Mary Guibert, Buckley’s mother, is executive producer and will be played in the film by Patricia Arquette. However, reports suggest that Scott has been bumped from the film in favour of a new director, Amy Berg. Reeve Carney, star of the U2-composed Broadway musical Spider-Man: Turn Off the Dark, was due to take the lead role, but he too may be replaced.

The first film to gain a widespread release will now be Greetings from Tim Buckley, which examines Jeff’s relationship with a father he barely knew. Tim Buckley was a pioneering folk-rock singer during the Sixties, who mixed jazz and psychedelia, before dying of a drug overdose, aged 28.

Directed by Daniel Algrant, the film stars Penn Badgley, from the hit US teen drama series Gossip Girl, as Jeff. Badgley took singing and guitar lessons for the film, which portrays Buckley’s preparation for his public singing debut, a 1991 tribute show to his father, which alerted the music world to a new talent. A video of Badgley singing “Lilac Wine”, a 1950s standard covered by Buckley, was posted online to demonstrate the actor’s grasp of his character’s distinctive four-octave vocal range.

The British singer Kate Nash also appears in the film, which features original Tim Buckley music, approved by his father’s estate and which premiered at the Toronto International Film Festival to a positive response.

The tribute concert was also set to be the centrepiece of a third film, A Pure Drop, from Australian director Brendan Fletcher, based on a 2008 biography, A Pure Drop: The Life of Jeff Buckley by Jeff Apter, a former music editor for Australian Rolling Stone.

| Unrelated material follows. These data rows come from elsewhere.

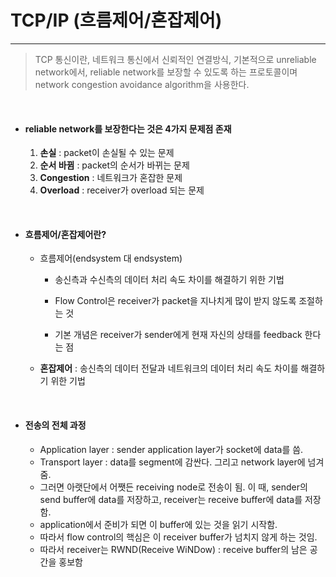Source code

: # TCP/IP (흐름제어/혼잡제어)

------

> TCP 통신이란, 네트워크 통신에서 신뢰적인 연결방식, 기본적으로 unreliable network에서, reliable network를 보장할 수 있도록 하는 프로토콜이며 network congestion avoidance algorithm을 사용한다.

<BR>

- #### reliable network를 보장한다는 것은 4가지 문제점 존재

  1. **손실** : packet이 손실될 수 있는 문제
  2. **순서 바뀜** : packet의 순서가 바뀌는 문제
  3. **Congestion** : 네트워크가 혼잡한 문제
  4. **Overload** : receiver가 overload 되는 문제

<BR>

- #### 흐름제어/혼잡제어란?

  - 흐름제어(endsystem 대 endsystem)

    - 송신측과 수신측의 데이터 처리 속도 차이를 해결하기 위한 기법

    - Flow Control은 receiver가 packet을 지나치게 많이 받지 않도록 조절하는 것

    - 기본 개념은 receiver가 sender에게 현재 자신의 상태를 feedback 한다는 점

      

  - **혼잡제어** : 송신측의 데이터 전달과 네트워크의 데이터 처리 속도 차이를 해결하기 위한 기법

  <BR>

- #### 전송의 전체 과정

  - Application layer : sender application layer가 socket에 data를 씀.
  - Transport layer : data를 segment에 감싼다. 그리고 network layer에 넘겨줌.
  - 그러면 아랫단에서 어쨋든 receiving node로 전송이 됨. 이 때, sender의 send buffer에 data를 저장하고, receiver는 receive buffer에 data를 저장함.
  - application에서 준비가 되면 이 buffer에 있는 것을 읽기 시작함.
  - 따라서 flow control의 핵심은 이 receiver buffer가 넘치지 않게 하는 것임.
  - 따라서 receiver는 RWND(Receive WiNDow) : receive buffer의 남은 공간을 홍보함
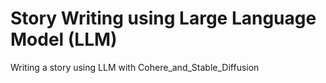 # Story Writing using Large Language Model (LLM)
Writing a story using LLM with Cohere_and_Stable_Diffusion
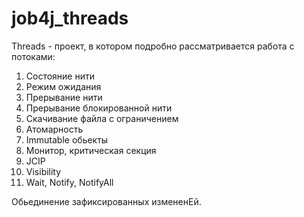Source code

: # job4j_threads

Threads - проект, в котором подробно рассматривается работа с потоками:
1. Состояние нити
2. Режим ожидания
3. Прерывание нити
4. Прерывание блокированной нити
5. Скачивание файла с ограничением
6. Атомарность
7. Immutable обьекты
8. Монитор, критическая секция
9. JCIP
10. Visibility
11. Wait, Notify, NotifyAll



Обьединение зафиксированных измененЕй.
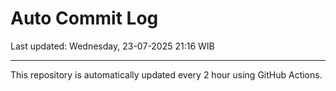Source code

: # Auto Commit Log

Last updated: Wednesday, 23-07-2025 21:16 WIB

---

This repository is automatically updated every 2 hour using GitHub Actions.
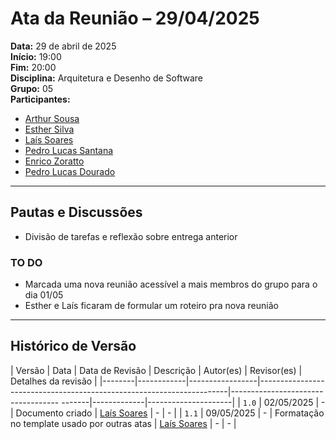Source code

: # Ata da Reunião – 29/04/2025

**Data:** 29 de abril de 2025<br>
**Início:** 19:00<br> 
**Fim:** 20:00<br>
**Disciplina:** Arquitetura e Desenho de Software  
**Grupo:** 05  
**Participantes:**
- [Arthur Sousa](https://github.com/arthurrsousa)
- [Esther Silva](https://github.com/esthersousa)
- [Laís Soares](https://github.com/Laisczt)
- [Pedro Lucas Santana](https://github.com/pedrolucas12)
- [Enrico Zoratto](https://github.com/sidts)
- [Pedro Lucas Dourado](https://github.com/lucasdray)

---

## Pautas e Discussões

- Divisão de tarefas e reflexão sobre entrega anterior

### TO DO

- Marcada uma nova reunião acessível a mais membros do grupo para o dia 01/05
- Esther e Laís ficaram de formular um roteiro pra nova reunião
---

## Histórico de Versão

| Versão | Data       | Data de Revisão | Descrição                                                            | Autor(es)                                 | Revisor(es) | Detalhes da revisão |
|--------|------------|-----------------|----------------------------------------------------------------------|----------------------------------- -------|-------------|---------------------|
| `1.0`  | 02/05/2025 |        -        | Documento criado | [Laís Soares](https://github.com/lucasdray) | - | - |
| `1.1`  | 09/05/2025 |        -        | Formatação no template usado por outras atas | [Laís Soares](https://github.com/Laisczt) | - | - |
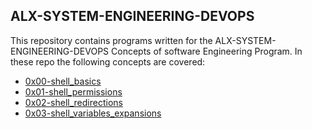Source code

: ## ALX-SYSTEM-ENGINEERING-DEVOPS
This repository contains programs written for the ALX-SYSTEM-ENGINEERING-DEVOPS Concepts of software Engineering Program.
In these repo the following concepts are covered:
- [0x00-shell_basics](https://github.com/henicodes/alx-system_engineering-devops/tree/master/0x00-shell_basics)
- [0x01-shell_permissions](https://github.com/henicodes/alx-system_engineering-devops/tree/master/0x01-shell_permissions)
- [0x02-shell_redirections](https://github.com/henicodes/alx-system_engineering-devops/tree/master/0x02-shell_redirections)
- [0x03-shell_variables_expansions](https://github.com/henicodes/alx-system_engineering-devops/tree/master/0x03-shell_variables_expansions)
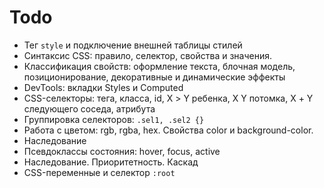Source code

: # Todo

- Тег `style` и подключение внешней таблицы стилей
- Синтаксис CSS: правило, селектор, свойства и значения.
- Классификация свойств: оформление текста, блочная модель, позиционирование,
  декоративные и динамические эффекты
- DevTools: вкладки Styles и Computed
- CSS-селекторы: тега, класса, id, Х > Y ребенка, X Y потомка, Х + Y следующего
  соседа, атрибута
- Группировка селекторов: `.sel1, .sel2 {}`
- Работа с цветом: rgb, rgba, hex. Свойства color и background-color.
- Наследование
- Псевдоклассы состояния: hover, focus, active
- Наследование. Приоритетность. Каскад
- CSS-переменные и селектор `:root`

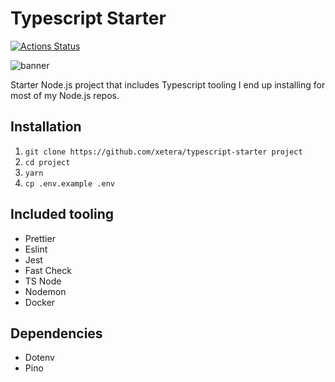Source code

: # Typescript Starter

[![Actions Status](https://github.com/Xetera/typescript-starter/workflows/CI%20Checks/badge.svg)](https://github.com/xetera/typescript-starter/actions)

![banner](https://d2eip9sf3oo6c2.cloudfront.net/series/covers/000/000/052/full/EGH_Typescript_Plumbing_banner.png?1463413763)

Starter Node.js project that includes Typescript tooling I end up installing for most of my Node.js repos.

## Installation

1. `git clone https://github.com/xetera/typescript-starter project`
2. `cd project`
3. `yarn`
4. `cp .env.example .env`

## Included tooling

- Prettier
- Eslint
- Jest
- Fast Check
- TS Node
- Nodemon
- Docker

## Dependencies

- Dotenv
- Pino
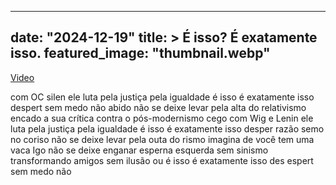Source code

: 
---
date: "2024-12-19"
title: > 
    É isso? É exatamente isso.
featured_image: "thumbnail.webp"
---

[Video](https://www.youtube.com/watch?v=jeIYtlBy_q4)

com OC silen ele luta pela justiça pela
igualdade é isso é exatamente isso
despert sem medo não abido não se deixe
levar pela alta do relativismo encado a
sua crítica contra o pós-modernismo cego
com Wig e Lenin ele luta pela justiça
pela igualdade é isso é exatamente isso
desper razão semo no coriso não se deixe
levar pela outa do rismo imagina de você
tem uma vaca
Igo não se deixe
enganar esperna esquerda sem sinismo
transformando amigos sem
ilusão ou é isso é exatamente isso des
espert sem medo não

Brad Pitt looks set to be the loser in the Buckley biopic race. The star, who claimed to be obsessed with Buckley’s music, lobbied Guibert to give him exclusive rights over several years. She is said to have rejected the scripts he proposed because they strayed too far from reality.

Jeff’s mother has proved an obdurate guardian of his legacy, rejecting another script because it imagined an LSD-hallucination of a meeting between Tim Buckley and her son. A proposal backed by Tobey Maguire’s production company also displeased Guibert, who insisted that her son never had drug or alcohol issues.